Cagnotte de « Charlie Hebdo » : la veuve d’un journaliste accuse la direction

Un an et demi après la tragédie de Charlie Hebdo, le journal satirique est une nouvelle fois sous le feu des critiques. La veuve de Michel Renaud, abattu lors de l’attaque terroriste du 7 janvier 2015, traîne en justice la nouvelle direction du titre pour « abus de confiance », comme le rapporte le quotidien régional La Montagne ce samedi 18 juin. Gala Renaud a adressé une lettre au procureur de la République de Paris dans laquelle elle accuse le directoire d’avoir détourné des millions d’euros provenant d’un appel aux dons mais aussi des recettes phénoménales engrangées par les ventes du numéro « des survivants ».

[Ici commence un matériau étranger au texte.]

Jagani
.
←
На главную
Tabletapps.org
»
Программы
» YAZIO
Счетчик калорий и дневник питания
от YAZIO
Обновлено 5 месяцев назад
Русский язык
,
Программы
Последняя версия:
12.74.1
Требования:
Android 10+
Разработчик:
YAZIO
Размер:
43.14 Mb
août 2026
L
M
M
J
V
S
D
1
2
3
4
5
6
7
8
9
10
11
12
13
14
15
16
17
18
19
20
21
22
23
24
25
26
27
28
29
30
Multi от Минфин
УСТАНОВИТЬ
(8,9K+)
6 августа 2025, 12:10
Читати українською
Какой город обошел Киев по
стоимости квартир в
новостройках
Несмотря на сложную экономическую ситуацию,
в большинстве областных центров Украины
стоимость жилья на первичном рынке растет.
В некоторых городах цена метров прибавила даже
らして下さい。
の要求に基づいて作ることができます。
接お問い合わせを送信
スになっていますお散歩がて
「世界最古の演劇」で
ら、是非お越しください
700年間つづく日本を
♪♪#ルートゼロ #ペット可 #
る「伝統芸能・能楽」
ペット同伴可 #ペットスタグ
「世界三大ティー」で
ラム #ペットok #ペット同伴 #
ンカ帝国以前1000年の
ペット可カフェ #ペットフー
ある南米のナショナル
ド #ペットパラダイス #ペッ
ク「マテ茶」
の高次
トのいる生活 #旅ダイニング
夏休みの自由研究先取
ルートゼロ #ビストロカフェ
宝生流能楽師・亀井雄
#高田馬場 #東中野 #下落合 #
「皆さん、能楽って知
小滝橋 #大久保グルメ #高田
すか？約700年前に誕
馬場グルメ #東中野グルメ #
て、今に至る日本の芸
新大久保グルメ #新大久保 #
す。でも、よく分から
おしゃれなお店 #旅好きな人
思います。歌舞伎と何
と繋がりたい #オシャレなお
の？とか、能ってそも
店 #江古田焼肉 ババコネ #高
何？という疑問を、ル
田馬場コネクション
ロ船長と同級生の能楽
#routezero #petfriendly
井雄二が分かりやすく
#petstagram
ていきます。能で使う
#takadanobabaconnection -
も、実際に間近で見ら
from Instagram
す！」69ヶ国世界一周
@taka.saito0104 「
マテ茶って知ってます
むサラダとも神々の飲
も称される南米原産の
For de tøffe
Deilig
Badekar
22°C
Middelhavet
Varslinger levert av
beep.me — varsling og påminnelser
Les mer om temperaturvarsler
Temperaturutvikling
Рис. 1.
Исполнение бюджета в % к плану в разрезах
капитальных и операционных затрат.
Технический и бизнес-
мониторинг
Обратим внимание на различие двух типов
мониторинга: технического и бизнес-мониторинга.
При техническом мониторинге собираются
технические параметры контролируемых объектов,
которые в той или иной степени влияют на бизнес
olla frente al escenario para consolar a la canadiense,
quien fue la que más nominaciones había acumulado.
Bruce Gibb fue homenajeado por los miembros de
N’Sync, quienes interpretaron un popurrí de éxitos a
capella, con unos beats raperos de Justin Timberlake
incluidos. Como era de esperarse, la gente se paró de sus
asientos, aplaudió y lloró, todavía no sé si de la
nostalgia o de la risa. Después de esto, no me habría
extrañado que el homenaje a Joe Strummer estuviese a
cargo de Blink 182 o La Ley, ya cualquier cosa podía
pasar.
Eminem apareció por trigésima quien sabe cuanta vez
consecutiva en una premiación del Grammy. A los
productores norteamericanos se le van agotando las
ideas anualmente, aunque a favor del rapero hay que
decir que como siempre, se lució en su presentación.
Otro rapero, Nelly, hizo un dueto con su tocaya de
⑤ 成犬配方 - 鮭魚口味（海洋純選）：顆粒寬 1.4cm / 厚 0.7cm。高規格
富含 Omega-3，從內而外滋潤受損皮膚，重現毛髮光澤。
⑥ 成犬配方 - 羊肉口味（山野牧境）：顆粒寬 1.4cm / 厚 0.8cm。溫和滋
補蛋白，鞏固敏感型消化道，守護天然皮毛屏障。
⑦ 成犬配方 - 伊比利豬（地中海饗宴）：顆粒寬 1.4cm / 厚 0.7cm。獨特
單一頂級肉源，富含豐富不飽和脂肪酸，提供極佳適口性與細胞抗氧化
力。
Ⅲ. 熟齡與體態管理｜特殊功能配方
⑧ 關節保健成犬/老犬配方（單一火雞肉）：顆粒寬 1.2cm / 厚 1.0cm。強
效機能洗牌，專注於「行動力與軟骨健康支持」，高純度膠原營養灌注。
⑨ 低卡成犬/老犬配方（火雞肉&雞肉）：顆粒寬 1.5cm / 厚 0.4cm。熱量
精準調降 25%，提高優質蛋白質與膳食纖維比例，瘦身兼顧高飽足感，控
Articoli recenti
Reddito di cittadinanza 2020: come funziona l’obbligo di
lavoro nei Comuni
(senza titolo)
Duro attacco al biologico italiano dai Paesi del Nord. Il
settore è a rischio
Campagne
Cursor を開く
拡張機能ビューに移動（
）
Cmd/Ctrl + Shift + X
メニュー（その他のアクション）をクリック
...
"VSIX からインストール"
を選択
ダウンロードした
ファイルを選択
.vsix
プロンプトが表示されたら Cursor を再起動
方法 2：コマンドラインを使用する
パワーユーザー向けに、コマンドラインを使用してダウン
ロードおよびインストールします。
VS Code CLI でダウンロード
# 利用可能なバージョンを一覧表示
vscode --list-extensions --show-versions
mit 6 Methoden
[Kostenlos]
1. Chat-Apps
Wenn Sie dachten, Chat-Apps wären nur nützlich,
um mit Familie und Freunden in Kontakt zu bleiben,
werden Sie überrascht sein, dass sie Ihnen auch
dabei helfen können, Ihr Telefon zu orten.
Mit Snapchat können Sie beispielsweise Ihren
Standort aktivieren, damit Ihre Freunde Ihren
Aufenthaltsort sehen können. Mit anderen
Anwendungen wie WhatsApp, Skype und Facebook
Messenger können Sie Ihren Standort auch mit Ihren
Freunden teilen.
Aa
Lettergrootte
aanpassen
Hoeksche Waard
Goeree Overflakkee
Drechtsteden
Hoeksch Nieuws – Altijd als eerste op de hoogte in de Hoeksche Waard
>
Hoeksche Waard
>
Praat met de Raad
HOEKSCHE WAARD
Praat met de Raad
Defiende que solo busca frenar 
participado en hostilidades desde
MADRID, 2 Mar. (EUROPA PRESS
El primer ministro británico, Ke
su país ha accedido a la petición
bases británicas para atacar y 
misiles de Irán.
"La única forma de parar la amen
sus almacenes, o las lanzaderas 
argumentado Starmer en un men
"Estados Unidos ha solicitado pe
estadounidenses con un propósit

L’émotion suscitée par l’assassinat des membres de la rédaction par les frères Kouachi avait donné lieu à un formidable élan de soutien, y compris financier, de la part des Français. En tout, Me Portejoie, l’avocat de Gala Renaud, évoque dans la plainte une cagnotte atteignant plus de 16 millions d’euros : 12 millions provenant des ventes, 4,3 millions pour les dons. Des sommes censées être reversées aux familles, comme l’avait annoncé l’ex-directeur de la publication Philippe Val. Une promesse qui n’a jamais été tenue, d’après la veuve du journaliste, qui n’hésite pas à évoquer une « trahison » de la part de la nouvelle direction.

Une démarche inutile et déplacée, pour le directeur

Finalement, la direction fait volte-face et décide de conserver le bénéfice de ces ventes exceptionnelles. « Les acheteurs du journal comme les victimes de l’attentat et leurs ayants droit ont été dupés par la direction (…), qui est délibérément et unilatéralement revenue sur ses engagements. (…) Ce revirement démontre en réalité une intention de détourner les fonds promis initialement aux familles », fait savoir Gala Renaud dans le document adressé à la justice. Contacté par La Montagne, Éric Portheault, l’actuel directeur de Charlie Hebdo, se dit de son côté « étonné et choqué » de la démarche de l’épouse de Michel Renaud et réfute la volonté initiale de reverser les fonds aux proches des disparus.

« Nous avons toujours déclaré que le produit de la vente du journal serait consacré à assurer sa pérennité. Ce choix légitime ne saurait être remis en cause par cette initiative sans fondement juridique ou moral. Nous ne comprenons pas la démarche de la plaignante (…) et en déplorons le caractère inutile et déplacé. » Une démarche pourtant nécessaire aux yeux de la veuve du journaliste : « Je ne fais pas ça pour l’argent, mais pour la mémoire de mon mari », écrit Gala Renaud, qui avait auparavant demandé plus de transparence concernant les aides financières qui lui étaient attribuées par le journal pour elle et sa fille de 11 ans. « Avant la tuerie, Charlie était dans une situation financière catastrophique. C’est désormais le journal le plus riche de France. Je ressens ce déséquilibre comme une injustice profonde. Michel n’est pas mort pour ça », conclut-elle.